Le consegne.
[a] Secondo il brano sul Pnrr, in quale giorno si è riunita la Cabina di regia?
[b] Stabilisci se ciascuna delle seguenti affermazioni concorda con il brano sul Pnrr: (i) il Piano nazionale di ripresa e resilienza è stato avviato nel 2021; (ii) nella riunione è stata approvata la sesta revisione; (iii) la Cabina di regia si è riunita tra grande attenzione pubblica.
[c] Estrai dal brano sul Pnrr il passo che va da «Senza Pnrr l’Italia» a «spostarne semplicemente l’utilizzo.», copiandolo parola per parola.

Senza Pnrr l’Italia sarebbe già in recessione, che cosa accadrà dopo il 2026? La Legge di Bilancio non sta offrendo risposte all’altezza
Il 26 settembre, nel silenzio pressoché unanime, si è riunita la Cabina di regia sul Pnrr, il Piano nazionale di ripresa e resilienza avviato nel 2021 e più volte rimaneggiato dal governo Meloni. Approvata, dunque, la sesta revisione, in teoria l’ultima prima della scadenza del Piano. Si tratta di una correzione che riguarda i progetti che non è possibile completare entro i termini e che saranno quindi finanziati con altri strumenti o rinviati oltre il 2026, nella promessa, tutta da verificare, di non perdere risorse, ma di spostarne semplicemente l’utilizzo.

Dati forniti.
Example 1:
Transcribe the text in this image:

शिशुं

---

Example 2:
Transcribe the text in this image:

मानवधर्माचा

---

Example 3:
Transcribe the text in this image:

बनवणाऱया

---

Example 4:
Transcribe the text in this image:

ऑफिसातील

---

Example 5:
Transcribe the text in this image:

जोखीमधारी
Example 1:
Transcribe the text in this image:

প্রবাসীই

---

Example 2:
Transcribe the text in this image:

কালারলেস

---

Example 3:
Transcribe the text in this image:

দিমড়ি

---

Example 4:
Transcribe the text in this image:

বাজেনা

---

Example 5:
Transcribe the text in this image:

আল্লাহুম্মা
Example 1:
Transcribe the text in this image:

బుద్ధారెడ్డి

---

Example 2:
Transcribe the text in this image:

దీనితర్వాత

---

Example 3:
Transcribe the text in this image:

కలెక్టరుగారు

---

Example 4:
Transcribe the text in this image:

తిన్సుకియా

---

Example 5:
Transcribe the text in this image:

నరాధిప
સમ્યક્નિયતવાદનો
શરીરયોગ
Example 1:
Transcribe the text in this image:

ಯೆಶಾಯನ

Soluzioni complete.
[a] Il 26 settembre.

[b]
(i) Sì: «il Piano nazionale di ripresa e resilienza avviato nel 2021».
(ii) Sì: «Approvata, dunque, la sesta revisione».
(iii) No: «nel silenzio pressoché unanime».

[c]
Senza Pnrr l’Italia sarebbe già in recessione, che cosa accadrà dopo il 2026? La Legge di Bilancio non sta offrendo risposte all’altezza
Il 26 settembre, nel silenzio pressoché unanime, si è riunita la Cabina di regia sul Pnrr, il Piano nazionale di ripresa e resilienza avviato nel 2021 e più volte rimaneggiato dal governo Meloni. Approvata, dunque, la sesta revisione, in teoria l’ultima prima della scadenza del Piano. Si tratta di una correzione che riguarda i progetti che non è possibile completare entro i termini e che saranno quindi finanziati con altri strumenti o rinviati oltre il 2026, nella promessa, tutta da verificare, di non perdere risorse, ma di spostarne semplicemente l’utilizzo.